Henry con Trilli, il pony della Pet Therapy

A Henry piaceva la vita, ma non aveva paura della morte. La sua serenità davanti all’inevitabile è una delle cose che mi ha colpito di più durante la nostra intervista. Era preparto, sapeva cosa aspettarsi, ne parlava con i medici senza timore. Era d’ispirazione per gli altri pazienti, che gli confidavano le loro preoccupazioni, a volte in segreto, a volte no.

Aveva un livello di consapevolezza di sé e della sua condizione raro da trovare.

L’altra cosa che mi ha colpito è il suo cuore.
Era come se la solitudine lo avesse strappato in un angolo e Casa VIDAS lo avesse rattoppato. Come se conoscere Gian gli avesse dato un punto di sutura, come se accarezzare Trilli gliene avesse dato un altro, come se pranzare in terrazzo, sotto il sole e con un bel venticello fresco, in compagnia di Maura e Lia gliene avesse dati altri due…E così via.

Spesso si pensa all’hospice come un luogo di assistenza sanitaria, dove la sofferenza fisica più estrema viene annullata.

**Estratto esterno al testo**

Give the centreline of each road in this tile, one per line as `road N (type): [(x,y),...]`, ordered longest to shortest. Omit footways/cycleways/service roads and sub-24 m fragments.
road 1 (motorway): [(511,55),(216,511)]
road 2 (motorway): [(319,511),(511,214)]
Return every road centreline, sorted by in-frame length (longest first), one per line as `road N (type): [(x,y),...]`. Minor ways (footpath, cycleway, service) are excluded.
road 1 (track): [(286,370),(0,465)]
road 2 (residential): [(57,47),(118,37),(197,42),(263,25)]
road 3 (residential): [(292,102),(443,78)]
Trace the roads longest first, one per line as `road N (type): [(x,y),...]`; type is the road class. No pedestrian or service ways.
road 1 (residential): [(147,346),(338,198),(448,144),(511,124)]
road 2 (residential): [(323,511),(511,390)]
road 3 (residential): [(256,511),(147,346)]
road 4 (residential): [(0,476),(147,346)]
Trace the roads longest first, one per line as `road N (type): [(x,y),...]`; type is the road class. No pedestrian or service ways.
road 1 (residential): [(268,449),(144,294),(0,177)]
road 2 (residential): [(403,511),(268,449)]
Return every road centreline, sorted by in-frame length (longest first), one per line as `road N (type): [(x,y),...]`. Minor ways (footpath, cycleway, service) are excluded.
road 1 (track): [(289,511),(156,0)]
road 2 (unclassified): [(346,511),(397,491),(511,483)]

Ed è senz’altro così, ma guardando ad Henry capisci che lo stesso vale per la sofferenza personale.

Mi piace pensare di aver dato al suo cuore un punto di sutura anch’io, con il nostro video. Quando abbiamo finito di guardarlo i suoi occhi scuri erano lucidi e mi ha detto solo “Grazie” e “me lo mandi, vero?”, “Certo Henry”.

Lo ha subito condiviso nella sua chat. Forse lo ha visto anche Natalia Estrada.